Where is the righteous outrage???
Kad
Right here. I have outrage. That is why I blogged about it earlier. Unfortunately, you and I are the only ones upset by this. Maybe I can get The Other Cliff to voice an opinion.
I don't think Neal feels as strongly about it as we do. Maybe I can pimp his former colleague, "Loose Threads".
Regards — Cliff
There is a great quote that I cannot find from a father to his son who was heading attending college at the time of the Kent State shooting. It went something like this: "If you engage in insurrection you should expect to be shot, and while your mother and I will mourn you passing, we will gladly buy dinner for the guardsman who shot you."
Thus the source of my dilemma: Those who engage in acts of war should expect to be shot, but citizens should expect due process of law. How to reconcile these two fundamental rules which appear to be in conflict.
I think it is a case by case determination, but if U.S. citizen hangs out with terrorists, he should reasonably expect that he might be collateral damage. If, however, that same citizen is engaged in conduct furthering the terrorist cause to make war upon the United States, then he is no less a legitimate target than anyone else (I note that the legitimacy of extrajudicial-non-battlefield killing is a separate issue that I do not address).
The tipping point, in my mind, comes when their conduct could no longer reasonably be considered protected by the First Amendment guarantees of the right to free speech, peaceable assembly, and redress of grievances. At that point, they are as fair a target as bin Laden himself as they have begun to engage in actual acts of war.
That said, I don't know enough facts of the current case to opine as the application of the above standard.
As a side note, while not addressing the legitimacy of extrajudicial-non-battlefield killings, I think we should be VERY, VERY careful lest one person's turbulent priest become another's incipient terrorist.
I find it terribly difficult to sit in silence and listen to the fecal outpourings of a demented narcissist whose only goal is to hear the beautiful sounds of his interminable BS!!! And to FORCE the entire long gray line to endure yet another diatribe in one years is almost too much to ask of them.
We will follow the rule of law embedded in our Constitution....unless it gets in the way of doing what is more expedient to making me ruler of the world and turning what's left of the greatest country in the history of mankind into another fetid cesspool of socialistic swampland.
I've said it before, and I'll continue saying it, "if you are truly an American and choose to avail yourself of the rights and priviledges thereof, you must by definition not preach her overthrow or seek to harm her by external attacks and means." If this so-called "cleric" was really American, he'd turn over the names of his AQ and Taliban supporters and help the forces of the so-called free world root them out. Instead, he is calling for our demise by any means possible...and we have folks who cry for him because we want to kill him. I'm not sure who is worse.

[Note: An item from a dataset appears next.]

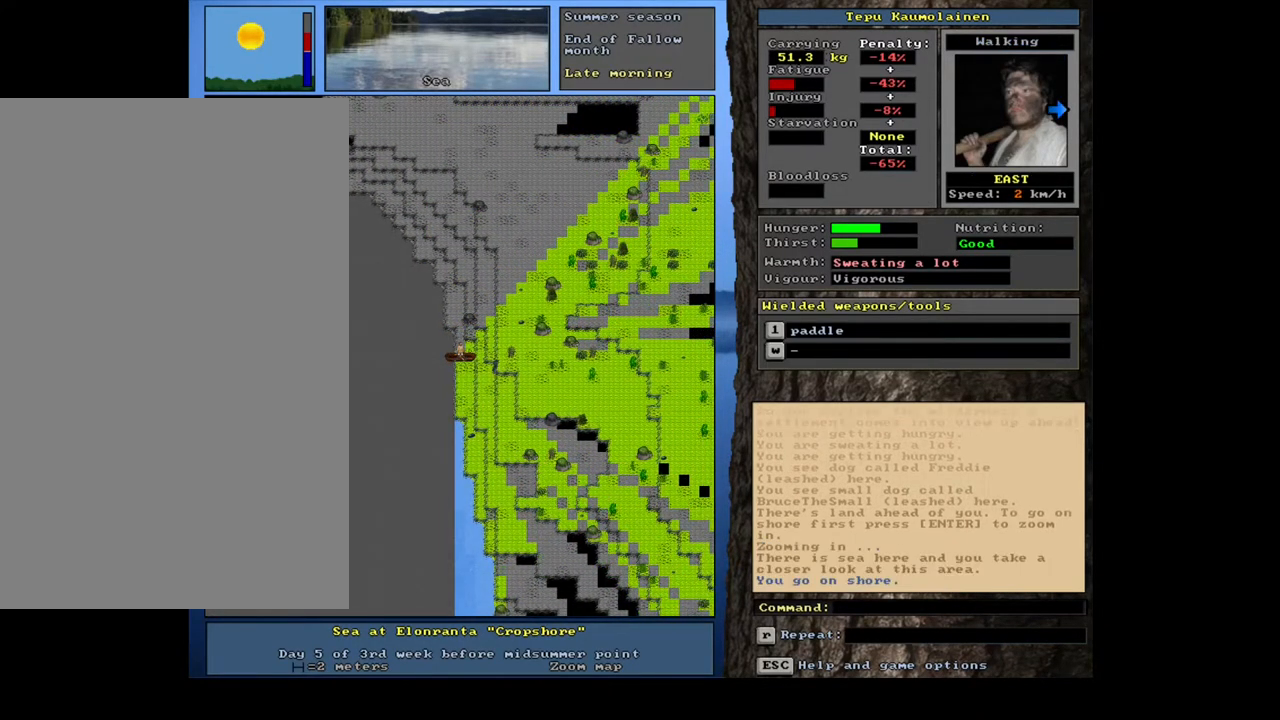
{"keys": [], "mouse": [], "events": [[17, "num6", "up"], [483, "ctrl_l", "up"]]}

For my part, he is barely worth the expense of a .45 cal slug in the temple...and certainly NOT worth the expense of tracking him, arresting him, transporting him to some designated location, and then staging a show trial before setting him free for lack of "compelling evidence" that he "actually intended to harm the US" (well...he didn't ACTUALLY attack us did he??).
We are so consumed with the actions of an inconsequential ant that we no longer perceive the herd of elephants about to stampede UP our collective posteriors.